Repeat the records below exactly as they appear, leaving out any pictures.

MATERIALS PROVIDED:
Start of Block

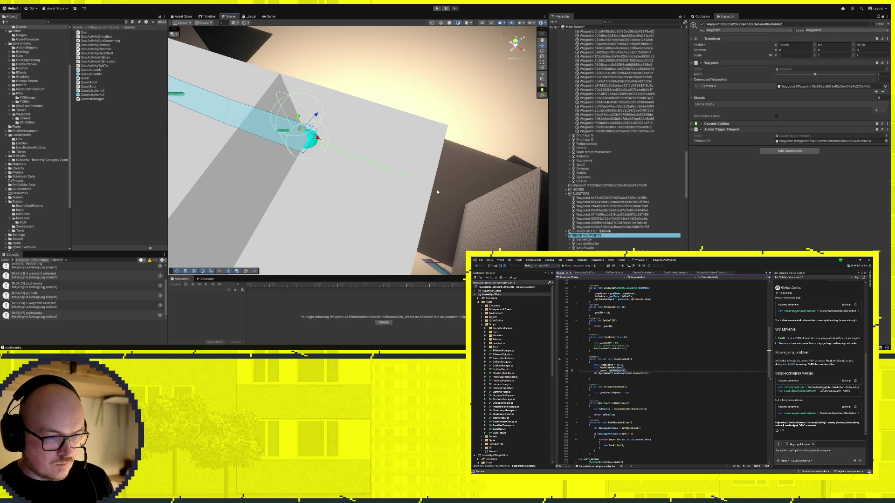
left_click(418, 176, "shift")
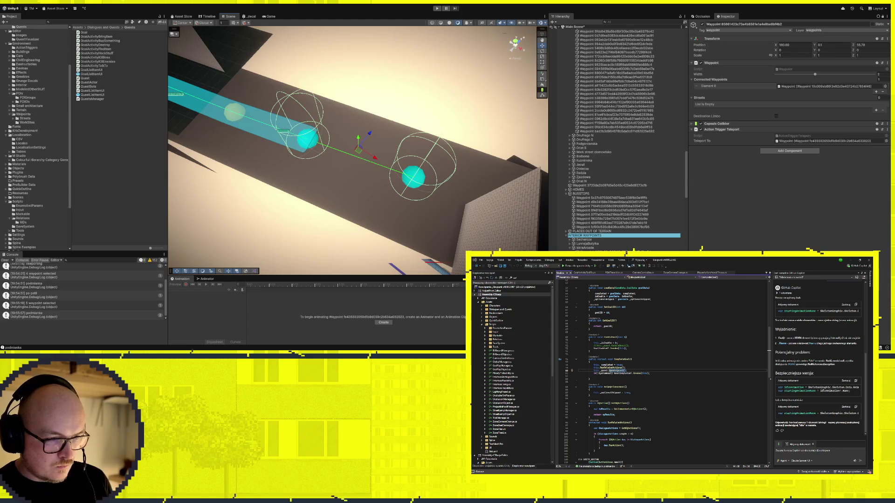
left_click(418, 189)
left_click_drag(424, 176, 476, 197)
Move the next yellow waypoint along the road and nudge it into place
left_click(353, 160)
left_click_drag(353, 160, 391, 168)
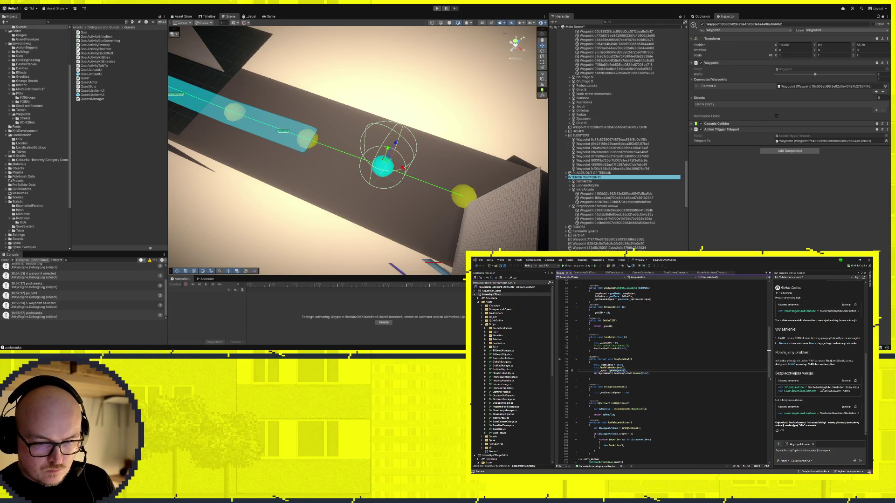
left_click_drag(379, 147, 387, 150)
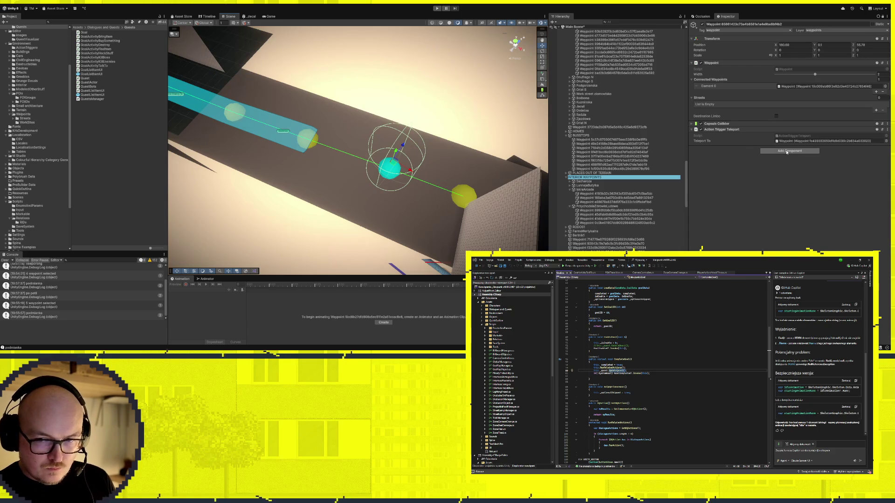
left_click(470, 196)
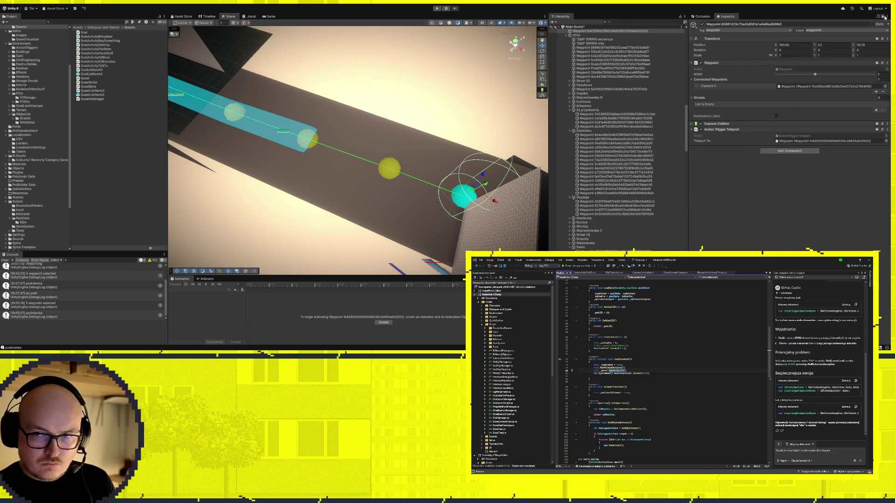
left_click(389, 173)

End of Block

SOLVED EXERCISE:
left_click(418, 176, "shift")
left_click(418, 189)
left_click_drag(424, 176, 476, 197)
Move the next yellow waypoint along the road and nudge it into place
left_click(353, 160)
left_click_drag(353, 160, 391, 168)
left_click_drag(379, 147, 387, 150)
left_click(470, 196)
left_click(389, 173)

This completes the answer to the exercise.